On Hollywood's Strong, Self-Hating Women

Jul 31, 2009 13:11

On Hollywood's Strong, Self-Hating Women




One of the tricky things about pop culture is that you never know for sure whether it'll be ahead of the times or behind them. African-American music, for example, was a trailblazing force - it helped make black culture part of the mainstream decades before anyone dreamed we might ever have a president named Obama.

You can see the flip side of this in our current movies' treatment of women. When Hollywood isn't ignoring them altogether, it's usually putting them down, even in romantic comedies supposedly aimed at the female audience.

Nobody gets ruder treatment than career women, who are routinely portrayed as bossy, uptight and utterly without personal lives. What they need, we're supposed to think, is a man. But before they can get one, they must have a mortifying comeuppance.

In The Proposal, Sandra Bullock plays a boss from hell who's literally forced to kneel before her good-guy assistant. In the lousy new comedy The Ugly Truth, Kathryn Heigl plays a control-freak TV producer forced to hire a loutish commentator - that's Gerard Butler - who gives her a pair of vibrator panties. Predictably, it's the lewd beast who tames the brainy, high-powered beauty.

Of course, American movies have long had problems with career women. Rosalind Russell once estimated that she'd played 23 different versions of what she termed Alice in Careerland: strong working women who, deep down, actually wanted to be housewives.

Things were only slightly more enlightened in the 1950s and early 1960s, when Doris Day occupied the executive suite (on her way into bed with Rock Hudson). But if the sexual politics of such movies were old-fashioned - they were essentially in line with the official attitudes of their time - at least they weren't contemptuous.

All that changed with the women's movement. Although feminism has inarguably made society better, it also unleashed an ongoing psychic backlash. Even as women began attaining positions of power, Hollywood didn't reflect how this change actually entered our collective experience.

Instead, it began cooking up dark, paranoid fantasies about unwomanly women and pushy shrews. It served up a parade of Prada-wearing devils: Sigourney Weaver's demonic executive in Working Girl, Tilda Swinton's brittle corporate shyster in Michael Clayton, and pretty much the whole career of Glenn Close, at least since she boiled that bunny in Fatal Attraction.

This drives me particularly crazy, because I've spent my whole life surrounded by strong career women. My mother ran a market-research company, and my sister is an international consultant. When I was a professor, my office-mate taught feminist theory. I've worked for female bosses at LA Weekly, Vogue and here at Fresh Air.
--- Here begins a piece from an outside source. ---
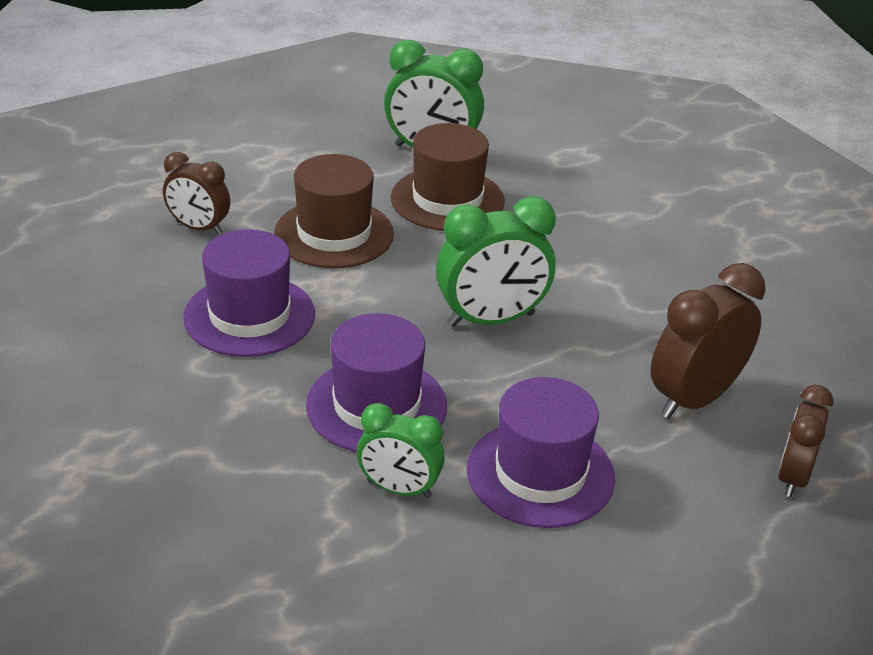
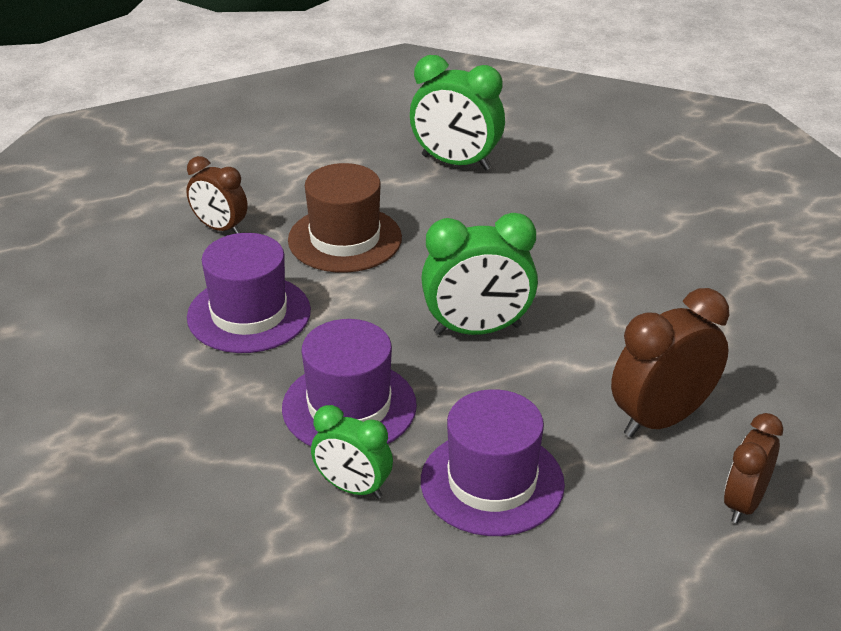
camera: 10 degrees right, 0 degrees up
brown hat [391,123,505,231] -> none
And here's what I've learned: Just like career men - now there's a term - every career woman has her own personal style. What they all have in common is that I've never seen any of them behave remotely like Weaver, Swinton, Close or Heigl.

Why, then, do they act this way on screen? You see, even as women gained more power in society, the movie audience was changing - the key demographic became adolescent males. And if there's one inescapable truth about teenage boys, it's that their exploding libidos are shot through with anxiety, especially a terror of powerful women. Their idea of a likable career woman is a good-hearted hooker, like Heather Graham's character in this summer's biggest comedy, The Hangover.
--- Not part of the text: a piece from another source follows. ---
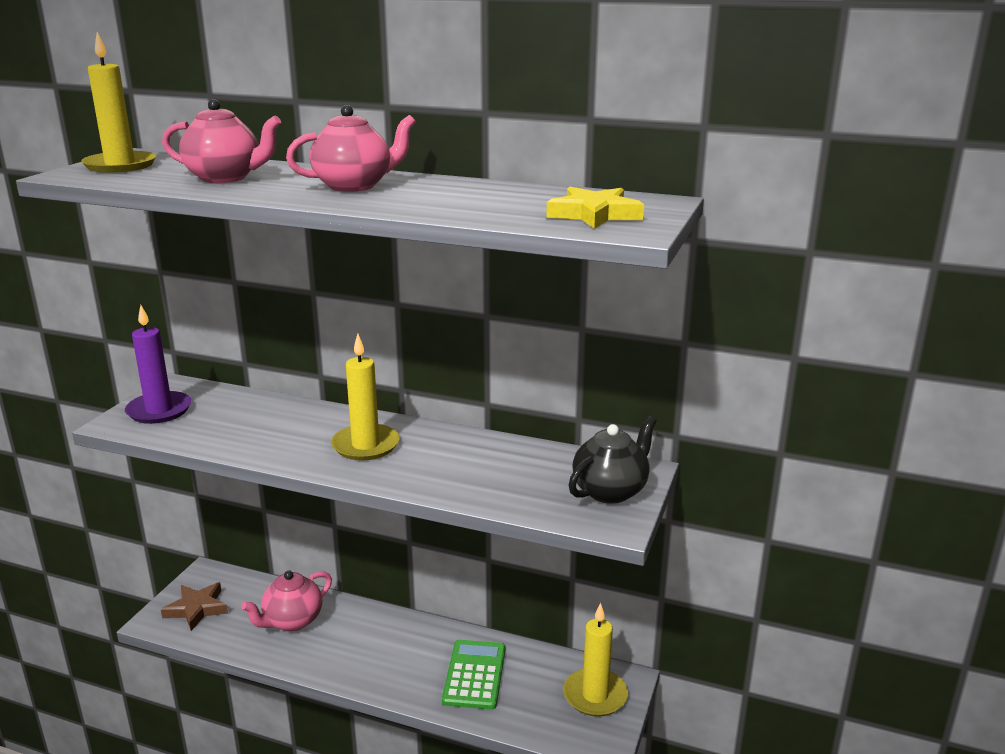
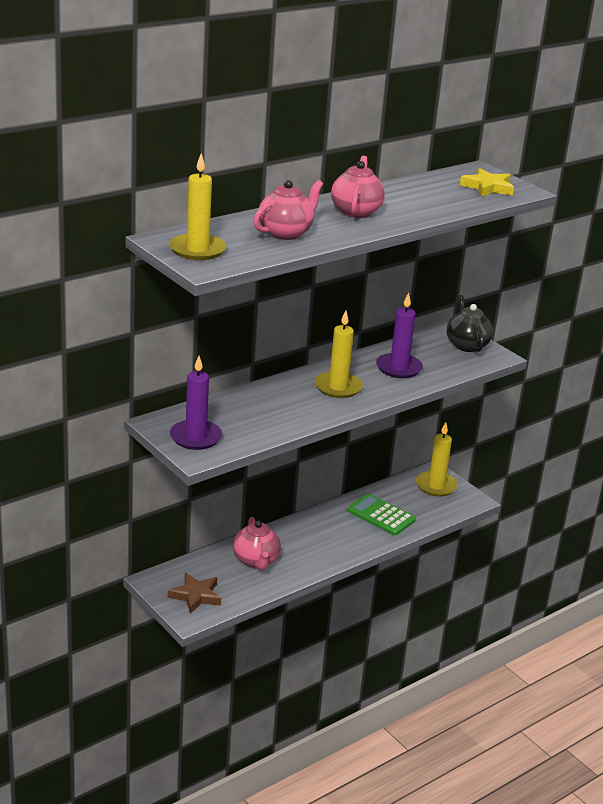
camera: 60 degrees left, 5 degrees up
none -> purple candle [376,292,423,378]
Sad to say, such laddish notions have actually been internalized by many powerful women in Hollywood. That's why I was happy to see several big reviews rebuke the women behind The Ugly Truth: Heigl, the three female screenwriters and Sony co-chair Amy Pascal, who greenlighted a picture that disdains a woman like herself. The movie makes such a worthy target not because it's so singularly awful - it isn't - but because its misogyny is so representative.

Now, if you asked Pascal, Heigl and the writers, I'm sure they'd say they were simply trying to make something that the audience likes. And perhaps they have: The movie had a big opening weekend.

Still, if things are to get better, it has to start with powerful women in Hollywood refusing to write, star in or finance films that wantonly disrespect women. Stepin Fetchit made movies that the audience liked, too, but that's not what anyone remembers him for.

Source

Discuss. Laura Mulvey and the concept of castration anxiety welcome.